We do not want to put anyone into harm’s way, we are simply advocating for our businesses. We would like there to be an updated, more consistent, common sense, equitable list of businesses that can be open as safe, or safer, than the ones already open. We are asking to have a level playing field…in a safe, responsible way before we lose even more businesses that are forced to close their doors permanently.
- Christine Frizzell, Council President
- Shannon Sessions, Council Vice President
- Julieta Altamirano-Crosby, Councilmember
- Ian Cotton, Councilmember
- George Hurst, Councilmember
- Jim Smith, Councilmember
Smith first proposed the idea of sending a letter to the governor during the council’s April 27 business meeting. He said some essential businesses, like retail stores, are staying open on a technicality because they sell some food items. Smith said this loophole is what allows retail stores like Big Lots to sell products sold at other local businesses. He said that this is unfair to those establishments that can’t be open to sell to customers.
“Even though it’s the state that makes the decision, I think it’s time for us to perhaps nudge the state to help our citizens and our businesses out a little bit,” Smith said.
For Lynnwood, business closures have meant heavy hits to the city’s economy. More than 45% of the city’s general fund comes from sales tax revenue. City staff estimate the city will lose $3.7 million in sales tax revenue alone due to business closures.
Prior to making his proposal, Smith opened the Monday meeting by reading a letter to city officials from Phong Nguyen, owner of Anna’s Home Furnishings. In the letter, Nguyen asked councilmembers to request that the governor to reverse the decision that labeled his business as nonessential.

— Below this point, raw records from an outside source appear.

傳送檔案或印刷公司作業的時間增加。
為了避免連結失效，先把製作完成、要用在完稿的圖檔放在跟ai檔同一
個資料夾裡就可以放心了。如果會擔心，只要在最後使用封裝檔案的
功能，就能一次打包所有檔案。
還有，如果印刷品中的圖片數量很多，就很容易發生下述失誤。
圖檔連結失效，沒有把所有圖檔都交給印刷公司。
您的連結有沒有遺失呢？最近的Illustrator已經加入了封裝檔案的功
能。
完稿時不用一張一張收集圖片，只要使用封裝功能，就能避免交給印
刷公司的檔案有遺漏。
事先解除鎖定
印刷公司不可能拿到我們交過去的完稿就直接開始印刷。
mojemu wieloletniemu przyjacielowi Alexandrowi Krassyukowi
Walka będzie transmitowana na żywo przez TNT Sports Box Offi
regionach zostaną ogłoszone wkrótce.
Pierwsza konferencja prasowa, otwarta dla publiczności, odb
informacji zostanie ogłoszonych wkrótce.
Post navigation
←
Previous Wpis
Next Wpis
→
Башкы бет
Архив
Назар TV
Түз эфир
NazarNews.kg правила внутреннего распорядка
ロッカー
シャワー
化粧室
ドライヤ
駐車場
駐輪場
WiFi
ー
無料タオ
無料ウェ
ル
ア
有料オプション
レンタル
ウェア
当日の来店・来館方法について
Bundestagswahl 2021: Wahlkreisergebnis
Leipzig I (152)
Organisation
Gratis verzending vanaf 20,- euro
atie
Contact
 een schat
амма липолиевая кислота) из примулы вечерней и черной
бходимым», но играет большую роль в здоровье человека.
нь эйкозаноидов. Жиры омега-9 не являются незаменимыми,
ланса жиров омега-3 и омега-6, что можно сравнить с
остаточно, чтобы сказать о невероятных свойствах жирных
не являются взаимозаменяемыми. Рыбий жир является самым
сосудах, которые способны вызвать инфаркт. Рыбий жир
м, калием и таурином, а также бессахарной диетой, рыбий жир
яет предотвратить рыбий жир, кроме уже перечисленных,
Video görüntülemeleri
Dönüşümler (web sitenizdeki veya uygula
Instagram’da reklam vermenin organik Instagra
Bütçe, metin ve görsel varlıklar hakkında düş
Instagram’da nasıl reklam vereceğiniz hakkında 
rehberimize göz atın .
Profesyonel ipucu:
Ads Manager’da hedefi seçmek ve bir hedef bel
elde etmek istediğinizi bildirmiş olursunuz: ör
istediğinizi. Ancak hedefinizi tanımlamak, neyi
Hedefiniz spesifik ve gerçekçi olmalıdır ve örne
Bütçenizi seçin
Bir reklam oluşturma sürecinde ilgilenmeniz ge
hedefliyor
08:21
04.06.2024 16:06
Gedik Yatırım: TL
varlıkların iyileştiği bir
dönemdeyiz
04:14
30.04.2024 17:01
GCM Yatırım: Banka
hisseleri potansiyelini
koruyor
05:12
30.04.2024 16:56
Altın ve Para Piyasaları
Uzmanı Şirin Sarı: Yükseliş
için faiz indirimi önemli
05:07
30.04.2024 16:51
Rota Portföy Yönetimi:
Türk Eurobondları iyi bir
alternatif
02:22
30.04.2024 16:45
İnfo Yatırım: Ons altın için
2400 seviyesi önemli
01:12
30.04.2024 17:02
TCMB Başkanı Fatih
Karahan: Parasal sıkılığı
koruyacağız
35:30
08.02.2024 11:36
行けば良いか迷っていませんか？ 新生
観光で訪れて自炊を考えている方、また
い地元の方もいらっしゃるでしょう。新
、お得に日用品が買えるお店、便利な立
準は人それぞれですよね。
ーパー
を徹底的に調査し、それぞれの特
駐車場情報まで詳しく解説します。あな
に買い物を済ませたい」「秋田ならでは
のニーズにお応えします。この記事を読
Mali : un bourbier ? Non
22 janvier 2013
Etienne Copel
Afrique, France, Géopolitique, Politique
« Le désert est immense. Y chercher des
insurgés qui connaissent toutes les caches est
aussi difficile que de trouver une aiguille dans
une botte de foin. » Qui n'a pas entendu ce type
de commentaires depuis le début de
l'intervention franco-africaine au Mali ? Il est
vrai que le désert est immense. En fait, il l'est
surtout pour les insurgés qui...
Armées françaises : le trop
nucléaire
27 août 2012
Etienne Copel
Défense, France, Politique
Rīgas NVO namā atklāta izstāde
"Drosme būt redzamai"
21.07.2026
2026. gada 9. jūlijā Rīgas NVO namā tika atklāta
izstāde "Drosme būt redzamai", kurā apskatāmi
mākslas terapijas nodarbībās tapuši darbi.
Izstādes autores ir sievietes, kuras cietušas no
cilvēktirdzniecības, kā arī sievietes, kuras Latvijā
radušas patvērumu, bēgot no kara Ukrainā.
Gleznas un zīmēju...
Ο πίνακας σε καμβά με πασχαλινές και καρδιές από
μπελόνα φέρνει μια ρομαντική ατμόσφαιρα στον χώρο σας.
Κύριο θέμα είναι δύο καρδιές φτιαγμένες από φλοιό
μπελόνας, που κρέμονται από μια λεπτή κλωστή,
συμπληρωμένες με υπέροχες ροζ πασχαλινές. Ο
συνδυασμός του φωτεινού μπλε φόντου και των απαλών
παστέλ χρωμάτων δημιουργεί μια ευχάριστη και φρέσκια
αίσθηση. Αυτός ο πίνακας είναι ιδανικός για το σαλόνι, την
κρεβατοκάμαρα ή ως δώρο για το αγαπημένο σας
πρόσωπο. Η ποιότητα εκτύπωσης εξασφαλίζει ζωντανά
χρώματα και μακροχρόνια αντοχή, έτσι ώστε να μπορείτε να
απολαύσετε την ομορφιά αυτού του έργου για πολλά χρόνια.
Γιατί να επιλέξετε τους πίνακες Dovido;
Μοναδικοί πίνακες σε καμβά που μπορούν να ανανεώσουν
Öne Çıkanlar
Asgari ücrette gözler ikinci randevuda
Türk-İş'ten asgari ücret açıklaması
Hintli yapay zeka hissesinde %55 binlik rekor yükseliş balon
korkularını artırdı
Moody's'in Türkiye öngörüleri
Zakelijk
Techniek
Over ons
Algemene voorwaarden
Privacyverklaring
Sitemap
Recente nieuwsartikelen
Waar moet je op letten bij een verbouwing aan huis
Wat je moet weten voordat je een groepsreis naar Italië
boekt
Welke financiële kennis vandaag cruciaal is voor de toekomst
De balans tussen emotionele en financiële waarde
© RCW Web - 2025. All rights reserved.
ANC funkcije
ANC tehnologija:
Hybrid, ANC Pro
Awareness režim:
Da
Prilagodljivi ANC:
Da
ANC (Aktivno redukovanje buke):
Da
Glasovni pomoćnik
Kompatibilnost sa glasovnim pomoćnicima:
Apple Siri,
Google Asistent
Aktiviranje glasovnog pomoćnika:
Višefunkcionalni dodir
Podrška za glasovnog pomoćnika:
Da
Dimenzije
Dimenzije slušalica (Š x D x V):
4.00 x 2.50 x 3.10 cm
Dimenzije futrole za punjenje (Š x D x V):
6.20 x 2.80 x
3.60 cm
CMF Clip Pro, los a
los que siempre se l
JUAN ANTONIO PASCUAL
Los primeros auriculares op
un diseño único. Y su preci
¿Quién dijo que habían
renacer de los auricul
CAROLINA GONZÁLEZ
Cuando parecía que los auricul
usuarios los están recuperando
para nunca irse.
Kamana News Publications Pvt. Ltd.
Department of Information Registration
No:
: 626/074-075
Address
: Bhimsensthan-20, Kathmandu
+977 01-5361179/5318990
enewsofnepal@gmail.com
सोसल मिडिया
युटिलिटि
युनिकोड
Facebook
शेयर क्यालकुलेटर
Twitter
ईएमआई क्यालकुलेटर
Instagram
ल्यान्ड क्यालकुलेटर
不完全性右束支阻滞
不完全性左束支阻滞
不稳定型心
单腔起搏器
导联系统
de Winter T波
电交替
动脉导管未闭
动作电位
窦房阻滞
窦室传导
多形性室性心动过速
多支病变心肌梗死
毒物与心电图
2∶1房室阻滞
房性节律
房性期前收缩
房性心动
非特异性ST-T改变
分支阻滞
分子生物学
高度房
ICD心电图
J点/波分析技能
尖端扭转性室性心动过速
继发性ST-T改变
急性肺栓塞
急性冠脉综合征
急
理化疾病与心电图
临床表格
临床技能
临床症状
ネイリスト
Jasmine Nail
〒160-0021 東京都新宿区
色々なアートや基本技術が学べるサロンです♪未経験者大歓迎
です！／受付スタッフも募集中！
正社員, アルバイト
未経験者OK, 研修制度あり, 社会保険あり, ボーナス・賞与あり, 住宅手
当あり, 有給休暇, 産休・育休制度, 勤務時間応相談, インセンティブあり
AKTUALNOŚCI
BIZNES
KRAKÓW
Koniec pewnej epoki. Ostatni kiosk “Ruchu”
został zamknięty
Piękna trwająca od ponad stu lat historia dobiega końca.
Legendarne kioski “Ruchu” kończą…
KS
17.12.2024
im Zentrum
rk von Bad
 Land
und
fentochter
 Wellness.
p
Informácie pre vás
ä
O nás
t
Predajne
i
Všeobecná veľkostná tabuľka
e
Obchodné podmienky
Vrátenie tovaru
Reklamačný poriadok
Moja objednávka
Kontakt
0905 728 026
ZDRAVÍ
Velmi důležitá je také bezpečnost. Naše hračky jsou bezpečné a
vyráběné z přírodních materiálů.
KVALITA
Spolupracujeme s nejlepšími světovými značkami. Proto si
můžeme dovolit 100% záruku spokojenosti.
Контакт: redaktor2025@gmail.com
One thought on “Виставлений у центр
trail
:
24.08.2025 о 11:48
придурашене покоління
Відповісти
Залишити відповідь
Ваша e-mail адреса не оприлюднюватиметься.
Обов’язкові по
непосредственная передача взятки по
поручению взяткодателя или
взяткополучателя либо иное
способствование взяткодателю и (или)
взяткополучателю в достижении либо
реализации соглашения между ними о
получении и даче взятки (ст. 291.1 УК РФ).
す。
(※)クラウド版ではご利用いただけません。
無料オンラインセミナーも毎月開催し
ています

Nguyen told councilmembers said he believes his business is essential for customers looking to furnish their homes with necessities like home office equipment, student work spaces for homeschooling and beds for visiting family members who are unable to take care of themselves. Additionally, Nguyen said furniture stores typically have more open space and fewer customers at a time, allowing customers to safely maintain social-distancing standards.
After reading Nguyen’s letter, Smith added that large retail stores like Costco — which draw large crowds and lines that extend out the door — are potentially more harmful to public health than other businesses.
“We need to level the playing field here,” he said.
Speaking to her decision not to support the proposal, Councilmember Ross said she trusts that Inslee and his staff are already aware of the issues regarding local business.
“I think the governor has much better information about the appropriate steps to take and how to implement a safe return to work for everyone,” she said.
Additionally, Ross said now is not the time for the council to second guess decisions just to make a political point.
“I want to see a plan for our city and for us to be prepared for our reopening,” she said. “The rest is just grandstanding.”
Council Vice President Shannon Session said she favored the council advocating for the business community by working with the city’s legislators to give “a gentle, kind, firm push” toward reopening local businesses.
Smith said that as elected officials, councilmembers have a duty to support the city’s business owners and that he was willing to send a letter to Inslee regardless of whether the council supported it.
“I think that I owe it to our residents here in Lynnwood and to our businesses here in Lynnwood…to be the person and hopefully the persons that have their best interest in mind, not just taking orders,” he said.